Bank of England Chief Calls for Post-Brexit EU Relations Rebuild to Boost UK Trade
Bank of England Chief Calls: Bank of England Governor Andrew Bailey has called for rebuilding ties with the EU to help strengthen the UK economy, while respecting the Brexit decision made by voters in 2016. In his Mansion House address, Bailey addressed the economic impact of Brexit, noting weaker trade levels, particularly in goods, which have weighed heavily on the UK economy.
While Bailey has typically refrained from Brexit commentary due to the Bank’s political neutrality, his latest remarks highlight the need to mend economic relations with the EU. He clarified that while he doesn’t take a political stance, he must address Brexit’s economic effects. He explained that the UK’s diminished relationship with the EU has disproportionately affected goods trade, especially exports in food and agriculture, although the service sector has fared better than expected.
Bailey’s comments come alongside an Office for Budget Responsibility (OBR) forecast that estimates Brexit will reduce UK economic growth by 4% over 15 years. Despite this, UK Prime Minister Keir Starmer and some EU officials, including Spain’s Finance Minister Carlos Cuerpo, have expressed hope for a stronger UK-EU relationship.
In addition to Brexit, Bailey noted other pressing economic concerns, such as global fragmentation and geopolitical tensions. He warned against focusing solely on Brexit’s effects while neglecting broader global economic shocks, which could further impact UK trade and investment.
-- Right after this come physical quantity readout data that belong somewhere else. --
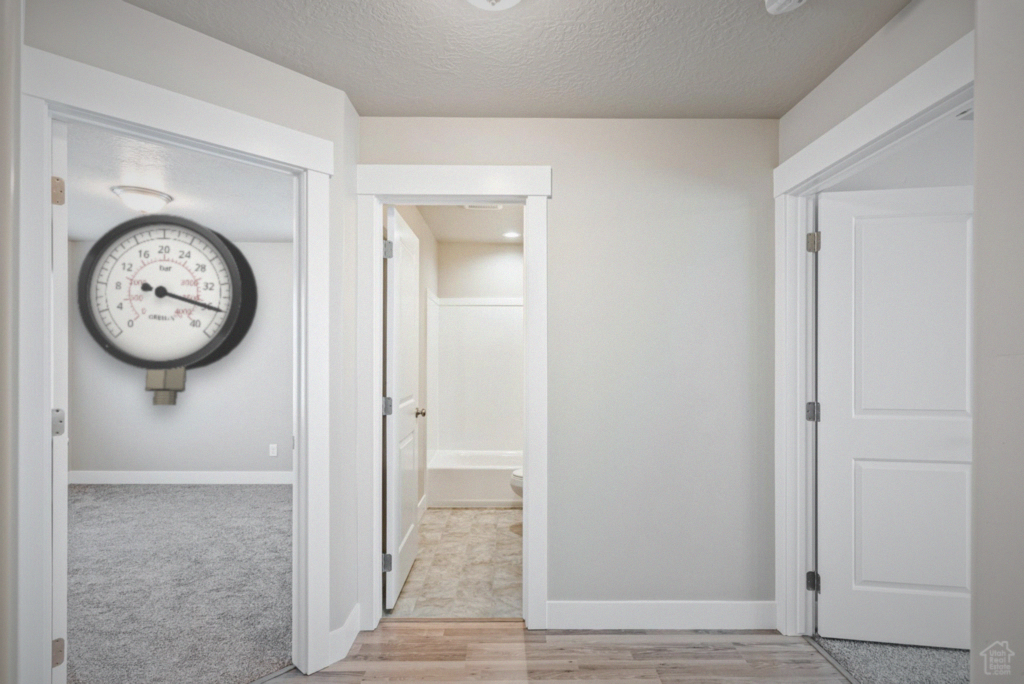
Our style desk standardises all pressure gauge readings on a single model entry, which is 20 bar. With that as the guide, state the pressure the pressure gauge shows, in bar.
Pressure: 36 bar
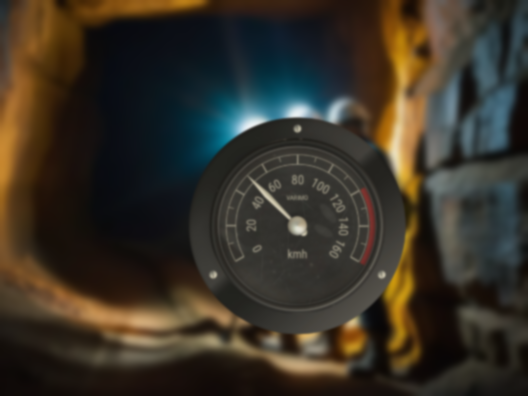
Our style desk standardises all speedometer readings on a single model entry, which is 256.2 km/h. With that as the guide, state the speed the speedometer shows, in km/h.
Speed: 50 km/h
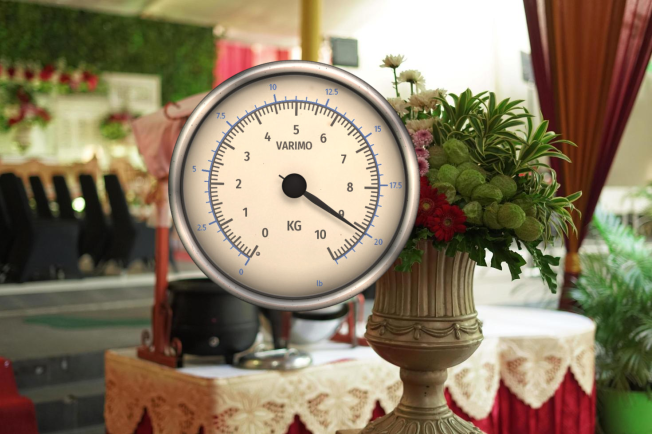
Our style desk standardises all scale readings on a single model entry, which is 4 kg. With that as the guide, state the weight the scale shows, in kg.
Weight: 9.1 kg
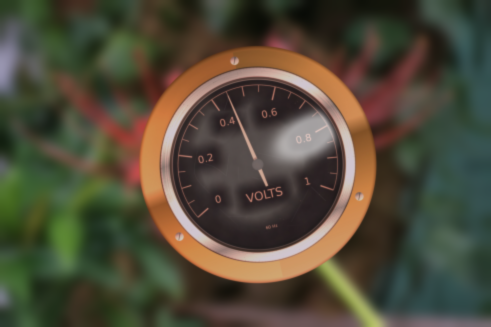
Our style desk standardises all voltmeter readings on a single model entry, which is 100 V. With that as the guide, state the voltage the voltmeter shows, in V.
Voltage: 0.45 V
Chancellor Rachel Reeves also spoke at the Mansion House event, proposing pension fund reforms aimed at increasing growth. She suggested merging council pension funds to allow for more significant, growth-generating investments, though some critics warn of potential risks. Reeves emphasized that regulations implemented after the 2008 financial crisis may have limited the UK’s financial growth potential, and she proposed new measures to restore the UK’s global financial status.
As part of her agenda, Reeves revealed plans for a comprehensive financial strategy to be published next spring. This strategy will target fintech, sustainable finance, capital markets, and asset management, underscoring sustainable investment as a prime opportunity for economic revitalization.
Bailey also pointed out that the UK’s productivity growth has been sluggish since the 2008 financial crisis, placing it behind the US, which has shown stronger economic resilience. Both Bailey and Reeves emphasized that revamping the UK pension system would require “heavy lifting” to streamline its fragmented structure and make it more conducive to economic growth.
Conservative figures, such as Shadow Chancellor Mel Stride, voiced cautious support for Reeves’ pension reform plans but criticized Labour’s broader budgetary approach. Stride suggested that Labour’s fiscal policies might deter investment, undermining efforts to spur economic growth.
The remarks from Bailey and Reeves come at a time when the UK government faces pressure from businesses to encourage economic expansion while managing rising taxes intended to support public services.